Correction factors for the relative dosimetry of narrow megavoltage photon beams have recently been determined in several publications. These corrections are required because of the several small-field effects generally thought to be caused by the lack of lateral charged particle equilibrium (LCPE) in narrow beams. Correction factors for relative dosimetry are ultimately necessary to account for the fluence perturbation caused by the detector. For most small field detectors the perturbation depends on field size, resulting in large correction factors when the field size is decreased. In this work, electron and photon fluence differential in energy will be calculated within the radiation sensitive volume of a number of small field detectors for 6 MV linear accelerator beams. The calculated electron spectra will be used to determine electron fluence perturbation as a function of field size and its implication on small field dosimetry analyzed.Methods:
Fluence spectra were calculated with the user code PenEasy, based on the PENELOPE Monte Carlo system. The detectors simulated were one liquid ionization chamber, two air ionization chambers, one diamond detector, and six silicon diodes, all manufactured either by PTW or IBA. The spectra were calculated for broad (10 cm × 10 cm) and narrow (0.5 cm × 0.5 cm) photon beams in order to investigate the field size influence on the fluence spectra and its resulting perturbation. The photon fluence spectra were used to analyze the impact of absorption and generation of photons. These will have a direct influence on the electrons generated in the detector radiation sensitive volume. The electron fluence spectra were used to quantify the perturbation effects and their relation to output correction factors.Results:
The photon fluence spectra obtained for all detectors were similar to the spectrum in water except for the shielded silicon diodes. The photon fluence in the latter group was strongly influenced, mostly in the low-energy region, by photoabsorption in the high-Z shielding material. For the ionization chambers and the diamond detector, the electron fluence spectra were found to be similar to that in water, for both field sizes. In contrast, electron spectra in the silicon diodes were much higher than that in water for both field sizes. The estimated perturbations of the fluence spectra for the silicon diodes were 11–21% for the large fields and 14–27% for the small fields. These perturbations are related to the atomic number, density and mean excitation energy (I-value) of silicon, as well as to the influence of the “extracameral”‘ components surrounding the detector sensitive volume.
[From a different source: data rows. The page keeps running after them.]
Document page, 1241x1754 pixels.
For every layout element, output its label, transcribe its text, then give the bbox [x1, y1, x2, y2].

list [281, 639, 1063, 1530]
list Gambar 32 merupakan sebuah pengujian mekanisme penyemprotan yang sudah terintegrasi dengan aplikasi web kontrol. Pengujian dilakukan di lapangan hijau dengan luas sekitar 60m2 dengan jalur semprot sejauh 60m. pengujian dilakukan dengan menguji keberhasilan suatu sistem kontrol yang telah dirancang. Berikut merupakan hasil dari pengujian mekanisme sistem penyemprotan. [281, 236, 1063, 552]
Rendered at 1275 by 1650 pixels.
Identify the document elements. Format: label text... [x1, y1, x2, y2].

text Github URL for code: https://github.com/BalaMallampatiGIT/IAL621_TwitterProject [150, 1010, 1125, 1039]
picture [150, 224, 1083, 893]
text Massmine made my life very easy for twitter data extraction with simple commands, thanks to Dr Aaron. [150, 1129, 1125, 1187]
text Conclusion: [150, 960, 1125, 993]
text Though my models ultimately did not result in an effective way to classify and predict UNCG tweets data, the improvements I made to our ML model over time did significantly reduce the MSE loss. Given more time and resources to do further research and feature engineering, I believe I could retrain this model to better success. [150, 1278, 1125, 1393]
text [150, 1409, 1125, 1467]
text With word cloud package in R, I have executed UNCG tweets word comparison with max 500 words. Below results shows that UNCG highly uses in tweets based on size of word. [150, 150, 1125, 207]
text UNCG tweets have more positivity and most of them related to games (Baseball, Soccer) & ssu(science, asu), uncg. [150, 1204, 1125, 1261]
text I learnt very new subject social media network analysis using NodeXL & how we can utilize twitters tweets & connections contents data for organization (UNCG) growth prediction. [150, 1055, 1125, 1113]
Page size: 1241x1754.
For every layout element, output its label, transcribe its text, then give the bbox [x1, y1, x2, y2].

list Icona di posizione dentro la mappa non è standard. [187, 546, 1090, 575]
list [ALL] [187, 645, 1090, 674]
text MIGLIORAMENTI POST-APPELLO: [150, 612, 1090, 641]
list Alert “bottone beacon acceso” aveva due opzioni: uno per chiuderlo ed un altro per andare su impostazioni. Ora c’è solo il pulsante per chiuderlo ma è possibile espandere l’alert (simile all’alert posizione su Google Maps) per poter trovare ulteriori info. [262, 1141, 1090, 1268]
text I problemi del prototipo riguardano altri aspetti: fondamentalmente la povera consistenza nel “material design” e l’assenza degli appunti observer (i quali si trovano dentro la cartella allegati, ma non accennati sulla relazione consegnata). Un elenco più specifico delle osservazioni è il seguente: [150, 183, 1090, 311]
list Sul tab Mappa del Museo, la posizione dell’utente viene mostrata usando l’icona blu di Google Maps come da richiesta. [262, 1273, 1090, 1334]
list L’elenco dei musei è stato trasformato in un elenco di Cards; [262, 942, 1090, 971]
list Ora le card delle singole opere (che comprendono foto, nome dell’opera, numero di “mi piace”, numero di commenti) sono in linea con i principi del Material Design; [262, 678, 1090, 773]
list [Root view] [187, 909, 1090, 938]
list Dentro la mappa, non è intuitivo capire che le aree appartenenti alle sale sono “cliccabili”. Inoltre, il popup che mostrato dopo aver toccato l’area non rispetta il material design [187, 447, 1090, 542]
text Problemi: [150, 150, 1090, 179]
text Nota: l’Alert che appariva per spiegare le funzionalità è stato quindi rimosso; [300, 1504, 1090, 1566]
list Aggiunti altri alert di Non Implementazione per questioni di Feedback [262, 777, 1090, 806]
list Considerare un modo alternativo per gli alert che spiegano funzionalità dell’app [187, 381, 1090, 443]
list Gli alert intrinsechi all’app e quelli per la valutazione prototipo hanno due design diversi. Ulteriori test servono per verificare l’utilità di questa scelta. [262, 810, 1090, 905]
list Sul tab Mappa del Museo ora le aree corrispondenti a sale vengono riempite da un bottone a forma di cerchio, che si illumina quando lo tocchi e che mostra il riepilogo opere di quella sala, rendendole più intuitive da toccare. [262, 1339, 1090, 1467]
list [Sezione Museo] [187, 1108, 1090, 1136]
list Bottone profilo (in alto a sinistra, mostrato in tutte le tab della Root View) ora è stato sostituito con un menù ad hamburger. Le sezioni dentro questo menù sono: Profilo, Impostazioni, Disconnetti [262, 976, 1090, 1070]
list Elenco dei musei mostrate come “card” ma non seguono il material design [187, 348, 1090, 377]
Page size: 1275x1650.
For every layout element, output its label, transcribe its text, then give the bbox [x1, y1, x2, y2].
For most detectors the fluence perturbation was also found to increase when the field size was decreased, in consistency with the increased small-field effects observed for the smallest field sizes.Conclusions:
The present work improves the understanding of small-field effects by relating output correction factors to spectral fluence perturbations in small field detectors. It is shown that the main reasons for the well-known small-field effects in silicon diodes are the high-Z and density of the “extracameral” detector components and the high I-value of silicon relative to that of water and diamond. Compared to these parameters, the density and atomic number of the radiation sensitive volume material play a less significant role.